A Chrysler PT Cruiser police say struck a 13-year-old boy during a possible road rage incident sits at the scene of the wreck. (Photo: Provided: Greenville Police Department)
A search of public jail records shows Gardner posted $400 bond and was released later that day.
Johnson said Gardner was behind the wheel of the car that hit Hallens and is charged with reckless driving. He will have a municipal court hearing in mid-October.
Gardner lost control of the vehicle while traveling about 75 mph – 30 mph over the posted limit – before going onto the sidewalk and striking Hallens, Johnson said. The car then continued up the sidewalk until it hit a utility pole with enough force that it snapped it in half.
A sedan was also involved in the incident and the other driver was investigated but not charged, Johnson said on Friday.
The driver of the other car honked at the PT Cruiser when Gardner cut them off, Johnson said.
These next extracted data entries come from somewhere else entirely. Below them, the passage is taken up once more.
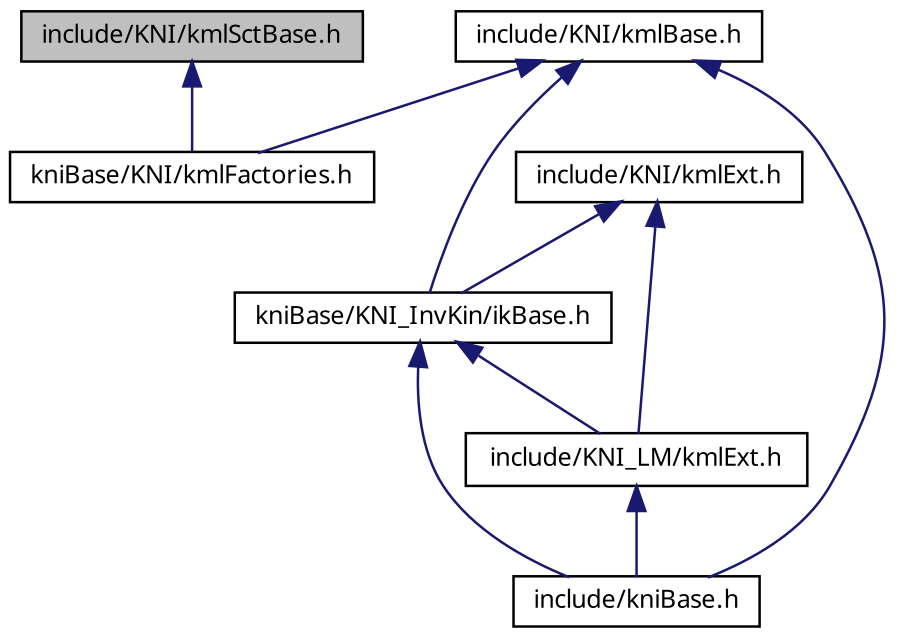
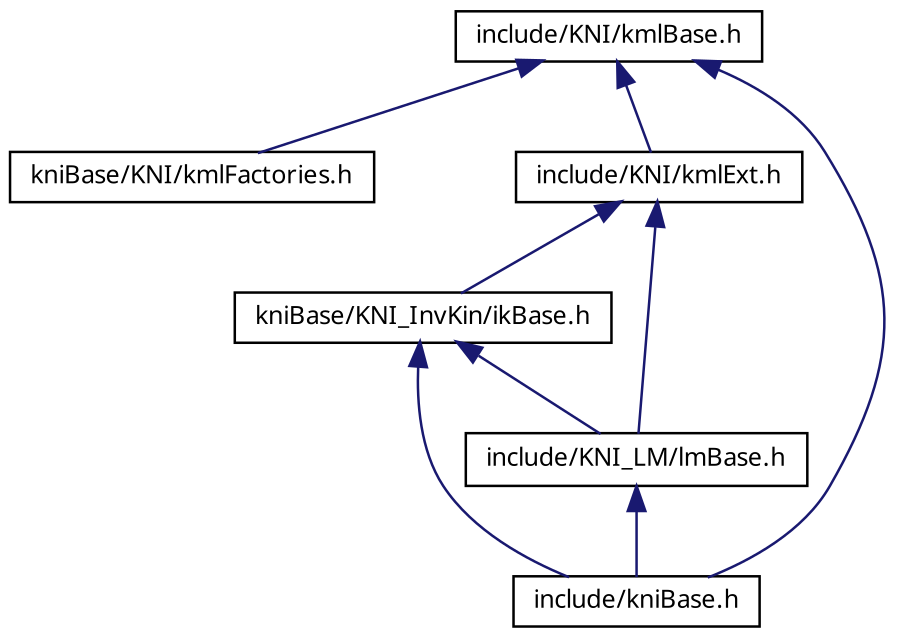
  digraph {
    node [color=black fillcolor=white fontname="FreeSans.ttf" fontsize=10 shape=record style=filled]
    edge [color=midnightblue dir=back fontname="FreeSans.ttf" fontsize=10 labelfontname="FreeSans.ttf" labelfontsize=10 style=solid]
-   n1 [fillcolor=grey75 fontcolor=black height=0.2 label="include/KNI/kmlSctBase.h" width=0.4]
    n2 [height=0.2 label="kniBase/KNI/kmlFactories.h" width=0.4]
    n3 [height=0.2 label="include/KNI/kmlBase.h" width=0.4]
    n4 [height=0.2 label="include/KNI/kmlExt.h" width=0.4]
    n5 [height=0.2 label="include/kniBase.h" width=0.4]
    n6 [height=0.2 label="kniBase/KNI_InvKin/ikBase.h" width=0.4]
-   n7 [height=0.2 label="include/KNI_LM/kmlExt.h" width=0.4]
-   n1 -> n2
+   n7 [height=0.2 label="include/KNI_LM/lmBase.h" width=0.4]
    n3 -> n2
-   n3 -> n6
+   n3 -> n4
    n3 -> n5
    n4 -> n6
    n4 -> n7
    n6 -> n5
    n6 -> n7
    n7 -> n5
  }
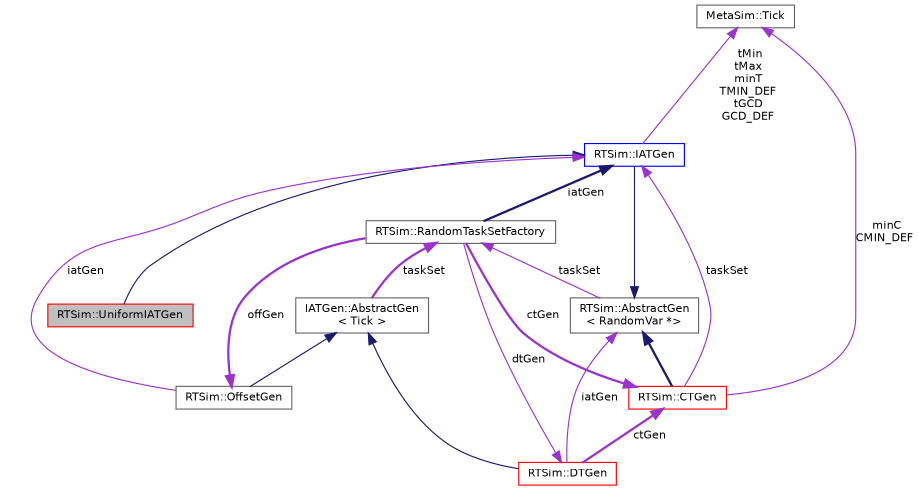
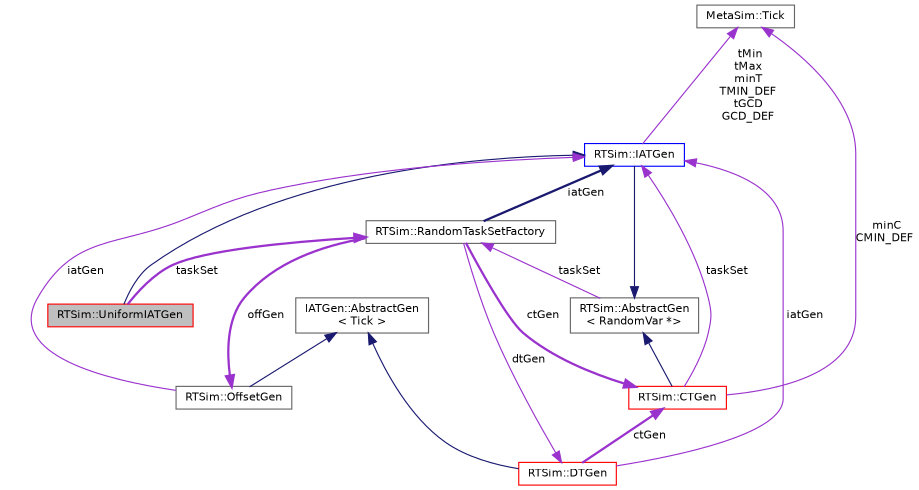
  digraph {
    node [color=gray40 fillcolor=white fontname=Helvetica fontsize=10 shape=record style=filled]
    edge [color=darkorchid3 dir=back fontname=Helvetica fontsize=10 labelfontname=Helvetica labelfontsize=10 style=solid]
    n1 [color=red fillcolor=grey75 fontcolor=black height=0.2 label="RTSim::UniformIATGen" width=0.4]
    n2 [color=blue height=0.2 label="RTSim::IATGen" width=0.4]
    n3 [height=0.2 label="RTSim::RandomTaskSetFactory" width=0.4]
    n4 [height=0.2 label="RTSim::OffsetGen" width=0.4]
    n5 [color=red height=0.2 label="RTSim::DTGen" width=0.4]
    n6 [color=red height=0.2 label="RTSim::CTGen" width=0.4]
    n7 [height=0.2 label="RTSim::AbstractGen\l\< RandomVar *\>" width=0.4]
    n8 [height=0.2 label="IATGen::AbstractGen\l\< Tick \>" width=0.4]
    n9 [height=0.2 label="MetaSim::Tick" width=0.4]
    n2 -> n1 [color=midnightblue]
    n2 -> n3 [color=midnightblue label=" iatGen" style=bold]
    n2 -> n4 [label=" iatGen"]
-   n7 -> n5 [label=" iatGen"]
+   n2 -> n5 [label=" iatGen"]
    n2 -> n6 [label=" taskSet"]
    n3 -> n7 [label=" taskSet"]
-   n3 -> n8 [label=" taskSet" style=bold]
+   n3 -> n1 [label=" taskSet" style=bold]
    n4 -> n3 [label=" offGen" style=bold]
    n5 -> n3 [label=" dtGen"]
    n6 -> n3 [label=" ctGen" style=bold]
    n6 -> n5 [label=" ctGen" style=bold]
    n7 -> n2 [color=midnightblue]
-   n7 -> n6 [color=midnightblue style=bold]
+   n7 -> n6 [color=midnightblue]
    n8 -> n4 [color=midnightblue]
    n8 -> n5 [color=midnightblue]
    n9 -> n2 [label=" tMin\ntMax\nminT\nTMIN_DEF\ntGCD\nGCD_DEF"]
    n9 -> n6 [label=" minC\nCMIN_DEF"]
  }
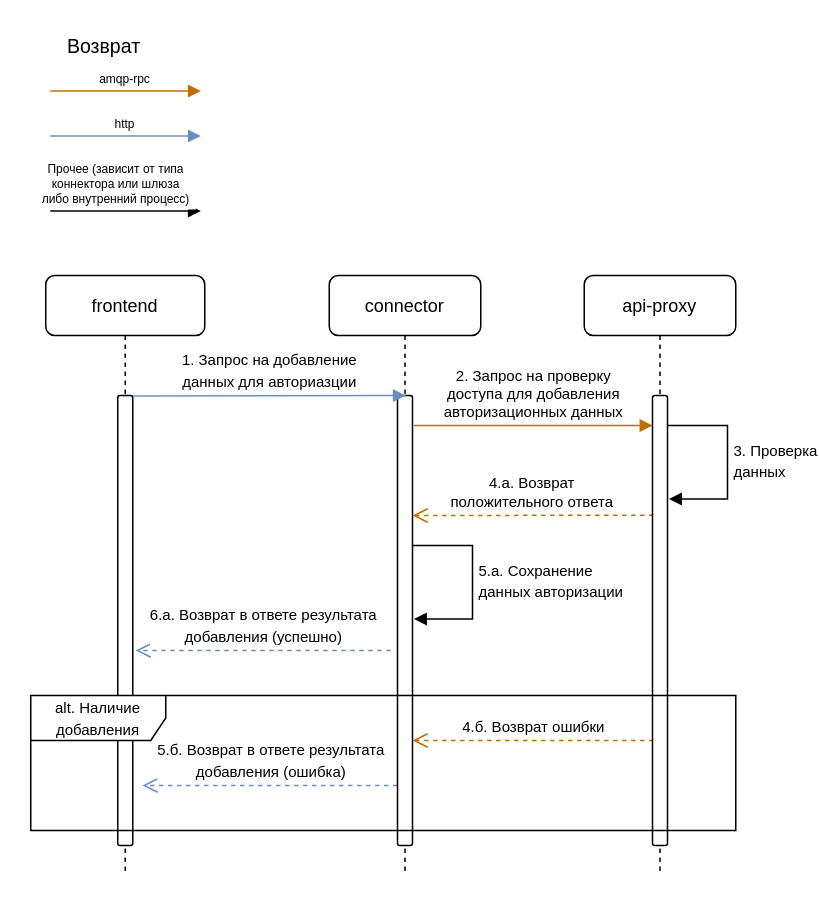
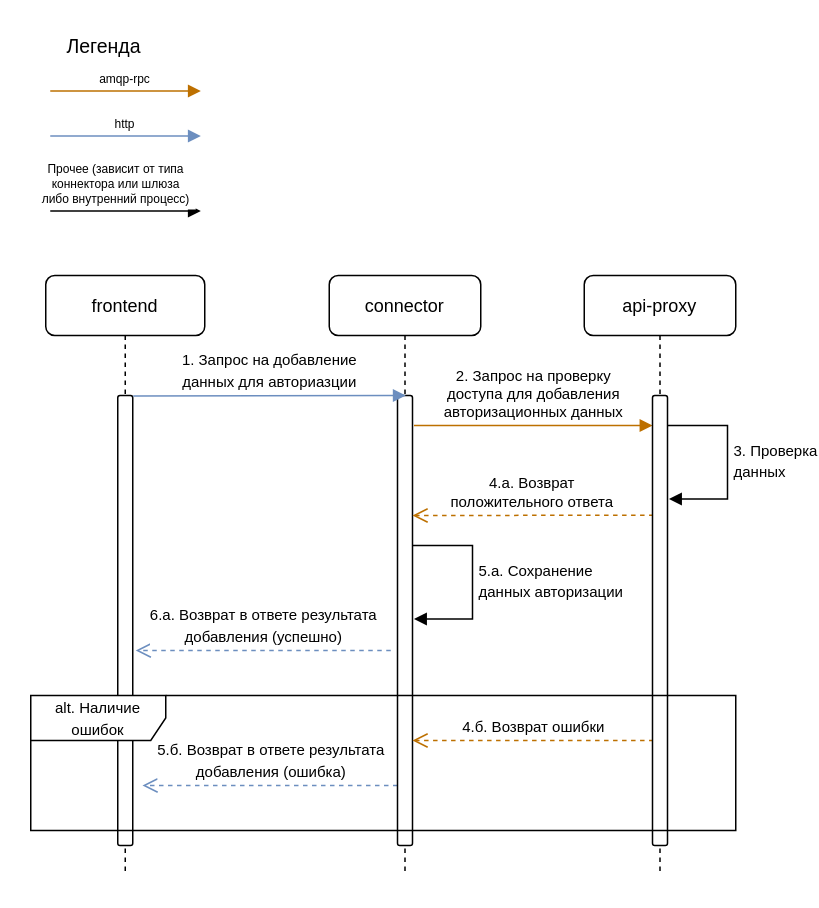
  <mxCell id="0" />
  <mxCell id="1" parent="0" />
  <mxCell id="2" value="frontend" style="shape=umlLifeline;perimeter=lifelinePerimeter;container=1;collapsible=0;recursiveResize=0;rounded=1;shadow=0;strokeWidth=1;fontSize=12;" parent="1" vertex="1"><mxGeometry x="30" y="183" width="106" height="400" as="geometry" /></mxCell>
  <mxCell id="3" value="" style="points=[];perimeter=orthogonalPerimeter;rounded=1;shadow=0;strokeWidth=1;" parent="2" vertex="1"><mxGeometry x="48" y="80" width="10" height="300" as="geometry" /></mxCell>
  <mxCell id="4" value="&lt;font style=&quot;font-size: 10px;&quot;&gt;5.б. Возврат в ответе результата&lt;br style=&quot;border-color: var(--border-color);&quot;&gt;добавления (ошибка)&lt;/font&gt;" style="html=1;verticalAlign=bottom;endArrow=open;dashed=1;endSize=8;fontSize=12;gradientColor=#7ea6e0;fillColor=#dae8fc;strokeColor=#6c8ebf;" parent="2" edge="1"><mxGeometry relative="1" as="geometry"><mxPoint x="234.5" y="340" as="sourcePoint" /><mxPoint x="64.5" y="340" as="targetPoint" /></mxGeometry></mxCell>
  <mxCell id="5" value="connector" style="shape=umlLifeline;perimeter=lifelinePerimeter;container=1;collapsible=0;recursiveResize=0;rounded=1;shadow=0;strokeWidth=1;" parent="1" vertex="1"><mxGeometry x="219" y="183" width="101" height="400" as="geometry" /></mxCell>
  <mxCell id="6" value="" style="points=[];perimeter=orthogonalPerimeter;rounded=1;shadow=0;strokeWidth=1;" parent="5" vertex="1"><mxGeometry x="45.5" y="80" width="10" height="300" as="geometry" /></mxCell>
  <mxCell id="7" value="2. Запрос на проверку &#10;доступа для добавления &#10;авторизационных данных" style="verticalAlign=bottom;endArrow=block;shadow=0;strokeWidth=1;fontSize=10;fillColor=#f0a30a;strokeColor=#BD7000;exitX=1.55;exitY=0;exitDx=0;exitDy=0;exitPerimeter=0;" parent="5" edge="1"><mxGeometry relative="1" as="geometry"><mxPoint x="56.5" y="100" as="sourcePoint" /><mxPoint x="215.5" y="100" as="targetPoint" /></mxGeometry></mxCell>
  <mxCell id="8" value="&lt;font style=&quot;font-size: 10px;&quot;&gt;4.a. Возврат &lt;br&gt;положительного ответа&lt;/font&gt;" style="html=1;verticalAlign=bottom;endArrow=open;dashed=1;endSize=8;edgeStyle=elbowEdgeStyle;elbow=vertical;curved=0;rounded=1;fillColor=#ffcd28;gradientColor=#ffa500;strokeColor=#BD7000;exitX=-0.399;exitY=0.266;exitDx=0;exitDy=0;exitPerimeter=0;" parent="5" edge="1"><mxGeometry relative="1" as="geometry"><mxPoint x="216.21" y="159.8" as="sourcePoint" /><mxPoint x="55.498" y="159.828" as="targetPoint" /></mxGeometry></mxCell>
  <mxCell id="9" value="&lt;font style=&quot;font-size: 10px&quot;&gt;5.а. Сохранение &lt;br&gt;данных авторизации&lt;br&gt;&lt;/font&gt;" style="html=1;align=left;spacingLeft=2;endArrow=block;rounded=1;edgeStyle=orthogonalEdgeStyle;curved=0;rounded=0;exitX=1.002;exitY=0.431;exitDx=0;exitDy=0;exitPerimeter=0;" parent="5" edge="1"><mxGeometry relative="1" as="geometry"><mxPoint x="55.5" y="180" as="sourcePoint" /><Array as="points"><mxPoint x="95.5" y="180" /><mxPoint x="95.5" y="229" /></Array><mxPoint x="56.5" y="229" as="targetPoint" /></mxGeometry></mxCell>
  <mxCell id="10" value="&lt;font style=&quot;font-size: 10px;&quot;&gt;4.б. Возврат ошибки&lt;/font&gt;" style="html=1;verticalAlign=bottom;endArrow=open;dashed=1;endSize=8;edgeStyle=elbowEdgeStyle;elbow=vertical;curved=0;rounded=1;fillColor=#ffcd28;gradientColor=#ffa500;strokeColor=#BD7000;exitX=-0.399;exitY=0.266;exitDx=0;exitDy=0;exitPerimeter=0;" parent="5" edge="1"><mxGeometry relative="1" as="geometry"><mxPoint x="216.21" y="310.0" as="sourcePoint" /><mxPoint x="55.498" y="310.028" as="targetPoint" /></mxGeometry></mxCell>
  <mxCell id="11" value="api-proxy" style="shape=umlLifeline;perimeter=lifelinePerimeter;container=1;collapsible=0;recursiveResize=0;rounded=1;shadow=0;strokeWidth=1;size=40;" parent="1" vertex="1"><mxGeometry x="389" y="183" width="101" height="400" as="geometry" /></mxCell>
  <mxCell id="12" value="" style="points=[];perimeter=orthogonalPerimeter;rounded=1;shadow=0;strokeWidth=1;" parent="11" vertex="1"><mxGeometry x="45.5" y="80" width="10" height="300" as="geometry" /></mxCell>
  <mxCell id="13" value="&lt;font style=&quot;font-size: 10px&quot;&gt;3. Проверка&lt;br style=&quot;border-color: var(--border-color);&quot;&gt;&lt;span style=&quot;border-color: var(--border-color);&quot;&gt;данных&lt;/span&gt;&lt;br&gt;&lt;/font&gt;" style="html=1;align=left;spacingLeft=2;endArrow=block;rounded=1;edgeStyle=orthogonalEdgeStyle;curved=0;rounded=0;exitX=1.002;exitY=0.431;exitDx=0;exitDy=0;exitPerimeter=0;" parent="11" edge="1"><mxGeometry relative="1" as="geometry"><mxPoint x="55.5" y="100" as="sourcePoint" /><Array as="points"><mxPoint x="95.5" y="100" /><mxPoint x="95.5" y="149" /></Array><mxPoint x="56.5" y="149" as="targetPoint" /></mxGeometry></mxCell>
  <mxCell id="14" value="&lt;font style=&quot;font-size: 10px&quot;&gt;1. Запрос на добавление &lt;br&gt;данных для авториазции&lt;/font&gt;" style="html=1;verticalAlign=bottom;endArrow=block;fontSize=12;gradientColor=#7ea6e0;fillColor=#dae8fc;strokeColor=#6c8ebf;exitX=1.031;exitY=0.001;exitDx=0;exitDy=0;exitPerimeter=0;" parent="1" source="3" edge="1"><mxGeometry width="80" relative="1" as="geometry"><mxPoint x="88" y="261.95" as="sourcePoint" /><mxPoint x="270" y="263" as="targetPoint" /></mxGeometry></mxCell>
  <mxCell id="15" value="&lt;span style=&quot;font-size: 10px&quot;&gt;6.а. Возврат в ответе результата &lt;br&gt;добавления (успешно)&lt;/span&gt;" style="html=1;verticalAlign=bottom;endArrow=open;dashed=1;endSize=8;fontSize=12;gradientColor=#7ea6e0;fillColor=#dae8fc;strokeColor=#6c8ebf;" parent="1" edge="1"><mxGeometry relative="1" as="geometry"><mxPoint x="260" y="433" as="sourcePoint" /><mxPoint x="90" y="433" as="targetPoint" /></mxGeometry></mxCell>
- <mxCell id="16" value="&lt;font style=&quot;font-size: 10px;&quot;&gt;alt. Наличие добавления&lt;/font&gt;" style="shape=umlFrame;whiteSpace=wrap;html=1;pointerEvents=0;width=90;height=30;rounded=1;" parent="1" vertex="1"><mxGeometry x="20" y="463" width="470" height="90" as="geometry" /></mxCell>
+ <mxCell id="16" value="&lt;font style=&quot;font-size: 10px;&quot;&gt;alt. Наличие ошибок&lt;/font&gt;" style="shape=umlFrame;whiteSpace=wrap;html=1;pointerEvents=0;width=90;height=30;rounded=1;" parent="1" vertex="1"><mxGeometry x="20" y="463" width="470" height="90" as="geometry" /></mxCell>
  <mxCell id="17" value="amqp-rpc" style="verticalAlign=bottom;endArrow=block;shadow=0;strokeWidth=1;fontSize=8;entryX=-0.033;entryY=0.001;entryDx=0;entryDy=0;entryPerimeter=0;fillColor=#f0a30a;strokeColor=#BD7000;" parent="1" edge="1"><mxGeometry relative="1" as="geometry"><mxPoint x="33" y="60" as="sourcePoint" /><mxPoint x="133.37" y="60" as="targetPoint" /></mxGeometry></mxCell>
  <mxCell id="18" value="http" style="verticalAlign=bottom;endArrow=block;shadow=0;strokeWidth=1;fontSize=8;entryX=-0.033;entryY=0.001;entryDx=0;entryDy=0;entryPerimeter=0;gradientColor=#7ea6e0;fillColor=#dae8fc;strokeColor=#6c8ebf;" parent="1" edge="1"><mxGeometry relative="1" as="geometry"><mxPoint x="33" y="90" as="sourcePoint" /><mxPoint x="133.37" y="90" as="targetPoint" /></mxGeometry></mxCell>
  <mxCell id="19" value="Прочее (зависит от типа &#10;коннектора или шлюза&#10; либо внутренний процесс) " style="verticalAlign=bottom;endArrow=block;shadow=0;strokeWidth=1;fontSize=8;entryX=-0.033;entryY=0.001;entryDx=0;entryDy=0;entryPerimeter=0;" parent="1" edge="1"><mxGeometry x="-0.115" relative="1" as="geometry"><mxPoint x="33" y="140" as="sourcePoint" /><mxPoint x="133.37" y="140" as="targetPoint" /><mxPoint as="offset" /></mxGeometry></mxCell>
- <mxCell id="20" value="Возврат" style="text;html=1;strokeColor=none;fillColor=none;align=center;verticalAlign=middle;whiteSpace=wrap;rounded=0;fontSize=13;" parent="1" vertex="1"><mxGeometry x="49" y="20" width="40" height="20" as="geometry" /></mxCell>
+ <mxCell id="20" value="Легенда" style="text;html=1;strokeColor=none;fillColor=none;align=center;verticalAlign=middle;whiteSpace=wrap;rounded=0;fontSize=13;" parent="1" vertex="1"><mxGeometry x="49" y="20" width="40" height="20" as="geometry" /></mxCell>
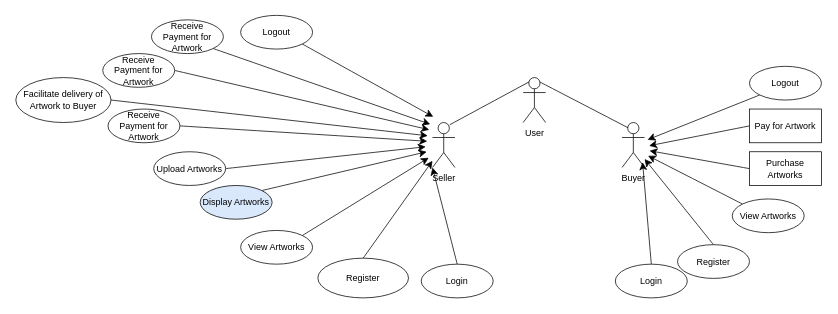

Gardner began following the sedan and driving aggressively.
He reportedly lost control of the car when he accelerated to pass the sedan and abruptly tried to cut it off.
“If you start to feel your temper flare, and you start to get mad, the best advise that we can give is pull off on the side of the road, take a deep breath, calm down, and then get back in the road to drive,” Johnson said. “If you don’t and you get into a rage situation, something like this can happen, or worse, you can kill somebody.”